Records for this task
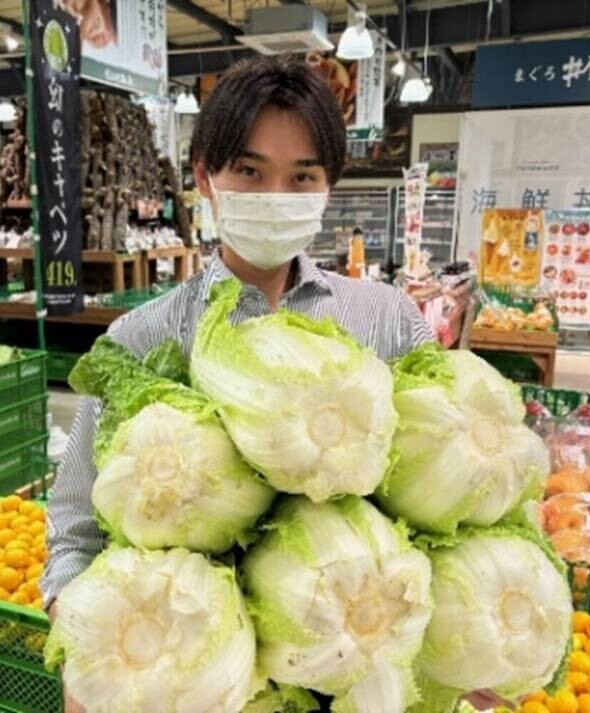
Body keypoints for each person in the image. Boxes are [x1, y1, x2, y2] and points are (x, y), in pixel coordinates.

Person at [41, 55, 486, 712]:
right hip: (198, 679)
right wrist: (84, 650)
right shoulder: (141, 338)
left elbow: (462, 499)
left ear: (327, 187)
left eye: (301, 176)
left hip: (359, 670)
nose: (275, 194)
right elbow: (76, 527)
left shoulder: (385, 320)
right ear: (205, 177)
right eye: (249, 171)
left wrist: (467, 639)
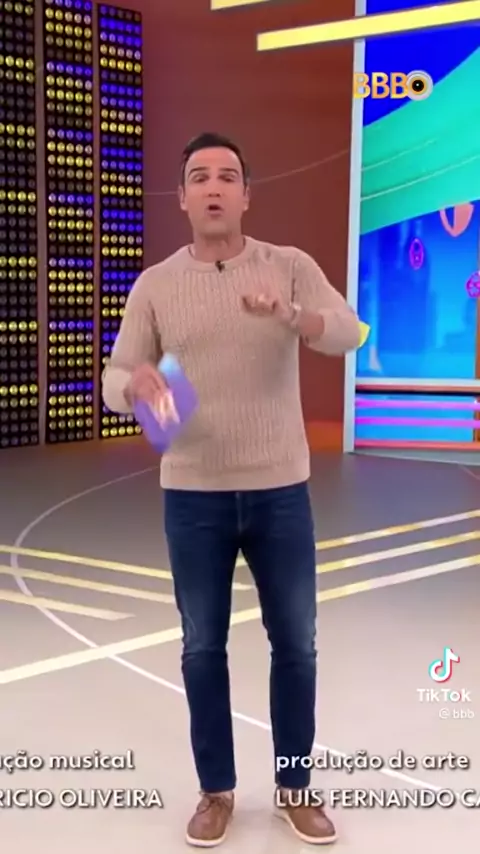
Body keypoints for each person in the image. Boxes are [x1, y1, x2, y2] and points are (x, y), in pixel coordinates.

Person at [102, 132, 361, 847]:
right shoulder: (155, 285)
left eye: (227, 177)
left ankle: (294, 787)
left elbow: (348, 332)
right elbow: (114, 378)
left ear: (246, 195)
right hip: (193, 496)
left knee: (297, 644)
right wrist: (134, 386)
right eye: (199, 177)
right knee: (201, 647)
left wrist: (293, 318)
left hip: (281, 492)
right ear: (182, 197)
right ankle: (215, 791)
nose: (213, 187)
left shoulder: (289, 266)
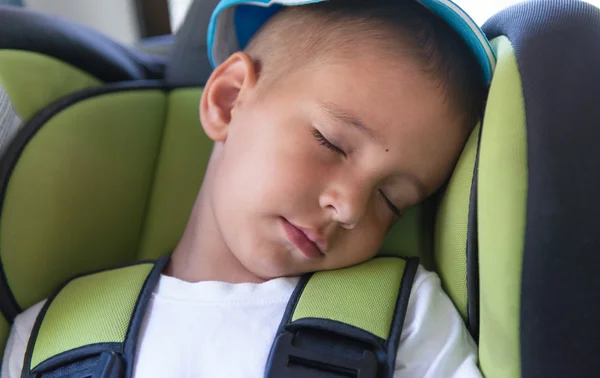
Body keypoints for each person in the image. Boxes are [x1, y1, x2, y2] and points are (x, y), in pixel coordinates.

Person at [2, 0, 493, 376]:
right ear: (229, 99)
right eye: (331, 143)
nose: (348, 208)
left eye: (392, 200)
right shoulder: (50, 340)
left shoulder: (404, 318)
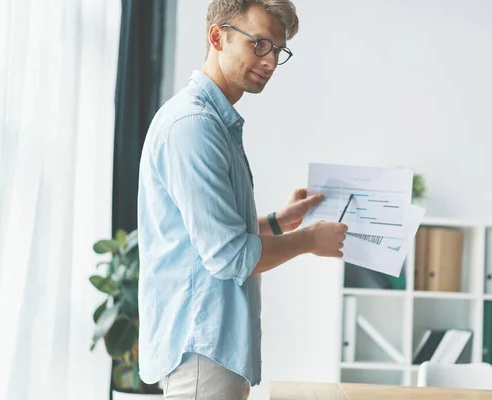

What you should do
Return the lines above that include the string "shoulder".

Answer for the task
right shoulder: (141, 338)
left shoulder: (385, 320)
right shoulder: (155, 285)
left shoulder: (289, 266)
right shoulder: (50, 340)
left shoulder: (404, 318)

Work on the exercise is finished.